> **TASK INSTRUCTIONS**
Gather all lines in the entries that include the word "Mundis".

> **Stored data entries**
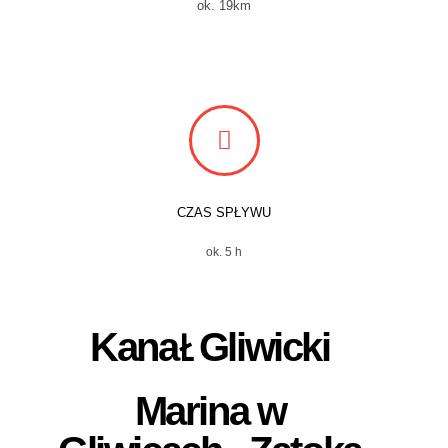
ok. 19km
CZAS SPŁYWU
ok. 5 h
Kanał Gliwicki
Marina w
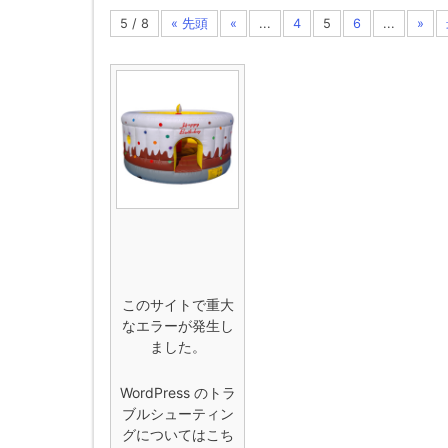
5 / 8
« 先頭
«
...
4
5
6
...
»
このサイトで重大
なエラーが発生し
ました。
WordPress のトラ
ブルシューティン
グについてはこち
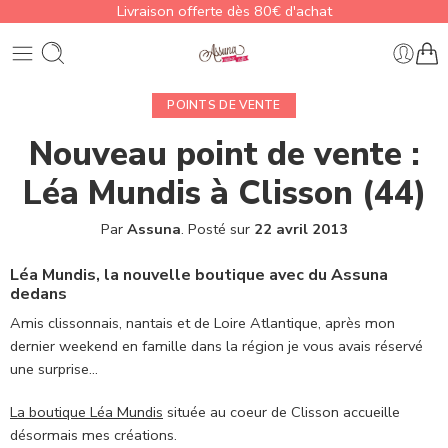
Livraison offerte dès 80€ d'achat
POINTS DE VENTE
Nouveau point de vente :
Léa Mundis à Clisson (44)
Par
Assuna
.
Posté sur
22 avril 2013
Léa Mundis, la nouvelle boutique avec du Assuna
dedans
Amis clissonnais, nantais et de Loire Atlantique, après mon
dernier weekend en famille dans la région je vous avais réservé
une surprise…
La boutique Léa Mundis
située au coeur de Clisson accueille
désormais mes créations.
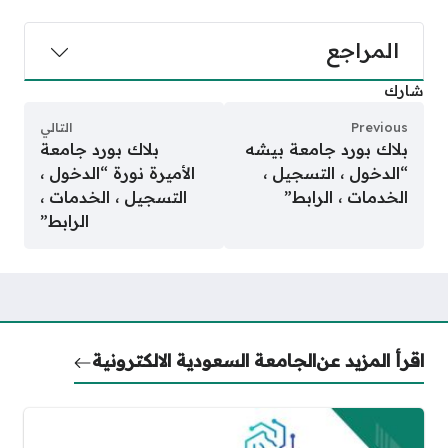
المراجع
شارك
Previous
التالي
بلاك بورد جامعة بيشه
بلاك بورد جامعة
“الدخول ، التسجيل ،
الأميرة نورة “الدخول ،
الخدمات ، الرابط”
التسجيل ، الخدمات ،
الرابط”
اقرأ المزيد عن
الجامعة السعودية الالكترونية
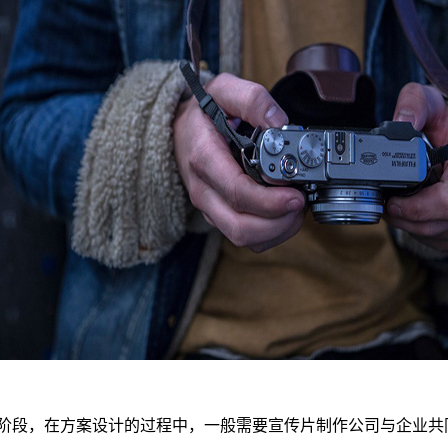
阶段，在方案设计的过程中，一般需要宣传片制作公司与企业共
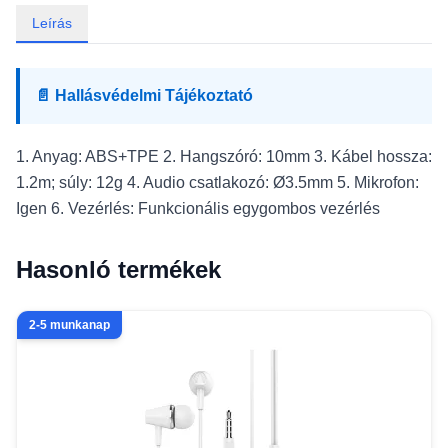
Leírás
📄 Hallásvédelmi Tájékoztató
1. Anyag: ABS+TPE 2. Hangszóró: 10mm 3. Kábel hossza:
1.2m; súly: 12g 4. Audio csatlakozó: Ø3.5mm 5. Mikrofon:
Igen 6. Vezérlés: Funkcionális egygombos vezérlés
Hasonló termékek
2-5 munkanap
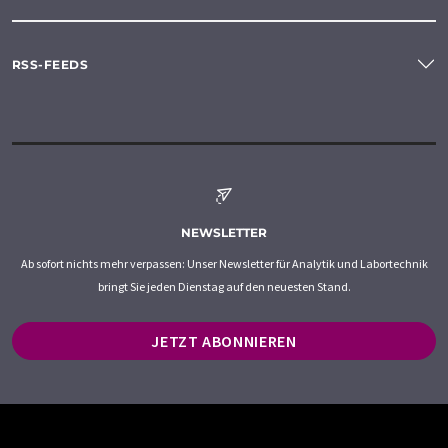
RSS-FEEDS
NEWSLETTER
Ab sofort nichts mehr verpassen: Unser Newsletter für Analytik und Labortechnik
bringt Sie jeden Dienstag auf den neuesten Stand.
JETZT ABONNIEREN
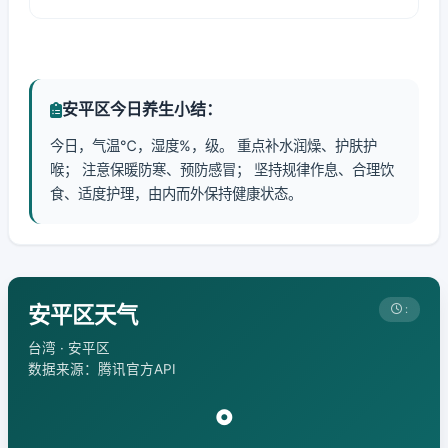
安平区今日养生小结：
今日，气温℃，湿度%，级。 重点补水润燥、护肤护
喉； 注意保暖防寒、预防感冒； 坚持规律作息、合理饮
食、适度护理，由内而外保持健康状态。
安平区天气
:
台湾 · 安平区
数据来源：腾讯官方API
°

> **SOLUTION TO THIS PROBLEM**
Léa Mundis à Clisson (44)
Léa Mundis, la nouvelle boutique avec du Assuna
La boutique Léa Mundis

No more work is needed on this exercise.